Microsoft introduces text-to-speech avatar tool in deepfake era
San Francisco: Microsoft has introduced a new text-to-speech feature with vision capabilities, enabling users to create talking avatar videos with text input and create real-time interactive bots trained using human images. It’s called Azure AI SpeechText and is available in public preview, allowing customers to create synthetic videos of a 2D photorealistic avatar speaking.
“The neural text-to-speech avatar model is trained by deep neural networks based on human video recording samples, and the avatar voice is provided by a text-to-speech voice model,” the company said during a late-night ‘Microsoft Ignite’ event. Is.” Wednesday. With text to speech avatars, users can create more engaging digital interactions. They can use avatars to create conversational agents, virtual assistants, chatbots, and more.

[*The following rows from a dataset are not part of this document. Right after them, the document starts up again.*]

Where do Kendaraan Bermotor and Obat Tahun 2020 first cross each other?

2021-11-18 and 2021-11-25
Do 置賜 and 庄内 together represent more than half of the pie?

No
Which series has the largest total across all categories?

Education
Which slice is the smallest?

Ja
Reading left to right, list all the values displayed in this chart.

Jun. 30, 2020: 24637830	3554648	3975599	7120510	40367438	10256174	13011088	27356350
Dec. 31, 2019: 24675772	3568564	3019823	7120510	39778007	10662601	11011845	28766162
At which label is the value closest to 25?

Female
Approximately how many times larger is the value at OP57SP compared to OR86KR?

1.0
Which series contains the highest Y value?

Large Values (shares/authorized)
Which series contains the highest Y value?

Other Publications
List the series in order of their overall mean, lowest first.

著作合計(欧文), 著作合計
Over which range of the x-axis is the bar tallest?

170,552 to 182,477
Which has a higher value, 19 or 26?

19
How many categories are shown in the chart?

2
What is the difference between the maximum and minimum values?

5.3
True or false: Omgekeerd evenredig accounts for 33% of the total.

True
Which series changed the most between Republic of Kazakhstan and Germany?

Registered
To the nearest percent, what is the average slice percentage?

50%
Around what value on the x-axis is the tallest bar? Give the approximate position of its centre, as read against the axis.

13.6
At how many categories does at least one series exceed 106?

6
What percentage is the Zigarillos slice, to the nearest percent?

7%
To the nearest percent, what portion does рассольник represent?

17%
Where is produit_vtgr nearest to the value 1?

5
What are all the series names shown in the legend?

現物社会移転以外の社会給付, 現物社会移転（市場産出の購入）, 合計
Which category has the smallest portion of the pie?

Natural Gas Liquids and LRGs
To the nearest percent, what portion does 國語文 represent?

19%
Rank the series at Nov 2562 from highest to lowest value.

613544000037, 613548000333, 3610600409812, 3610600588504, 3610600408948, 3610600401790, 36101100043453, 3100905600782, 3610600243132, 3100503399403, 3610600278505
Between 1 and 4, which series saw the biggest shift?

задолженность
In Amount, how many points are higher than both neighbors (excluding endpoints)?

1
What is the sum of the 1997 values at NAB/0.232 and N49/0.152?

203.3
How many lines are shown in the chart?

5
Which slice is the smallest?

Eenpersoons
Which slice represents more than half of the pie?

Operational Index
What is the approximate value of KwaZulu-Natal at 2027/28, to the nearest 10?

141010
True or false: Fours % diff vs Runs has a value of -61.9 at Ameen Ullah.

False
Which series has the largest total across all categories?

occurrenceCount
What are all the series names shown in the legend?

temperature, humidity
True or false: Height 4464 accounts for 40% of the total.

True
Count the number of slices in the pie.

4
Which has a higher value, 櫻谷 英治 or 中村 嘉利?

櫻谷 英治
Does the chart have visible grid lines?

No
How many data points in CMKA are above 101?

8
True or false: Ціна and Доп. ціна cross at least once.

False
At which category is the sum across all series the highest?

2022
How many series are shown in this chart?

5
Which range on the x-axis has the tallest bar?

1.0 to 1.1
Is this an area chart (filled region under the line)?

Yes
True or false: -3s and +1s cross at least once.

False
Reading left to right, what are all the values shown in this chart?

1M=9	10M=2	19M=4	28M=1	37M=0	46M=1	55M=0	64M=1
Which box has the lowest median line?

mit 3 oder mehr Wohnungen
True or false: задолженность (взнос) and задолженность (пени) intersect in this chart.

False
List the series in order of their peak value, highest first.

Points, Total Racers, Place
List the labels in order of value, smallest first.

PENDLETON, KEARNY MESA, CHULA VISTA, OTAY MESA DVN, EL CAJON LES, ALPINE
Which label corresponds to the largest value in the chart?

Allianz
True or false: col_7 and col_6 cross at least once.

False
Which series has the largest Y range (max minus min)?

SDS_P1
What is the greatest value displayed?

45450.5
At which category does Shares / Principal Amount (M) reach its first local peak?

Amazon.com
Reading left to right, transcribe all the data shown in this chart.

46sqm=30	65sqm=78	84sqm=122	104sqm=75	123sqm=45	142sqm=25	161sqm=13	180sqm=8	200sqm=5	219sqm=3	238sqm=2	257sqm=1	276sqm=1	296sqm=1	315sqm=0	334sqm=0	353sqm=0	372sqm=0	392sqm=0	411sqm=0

Text-to-speech avatars are designed with the intention of protecting the rights of individuals and society, promoting transparent human-computer interaction, and countering the spread of harmful deepfakes and misleading content. “For this reason, custom avatars are a limited access feature that is available only by registration and only for certain use cases.
To access and use the feature in your business applications, register your use case here and apply for access,” the company said. The company is currently offering two different text-to-speech avatar features: prebuilt text-to-speech avatars and custom text-to-speech avatars. “Microsoft offers prebuilt text-to-speech avatars as out-of-box products on Azure for its customers. These avatars can speak different languages and voices depending on text input. Customers can select an avatar from a variety of options and use it to create video content or interactive applications with real-time avatar reactions,” the company said.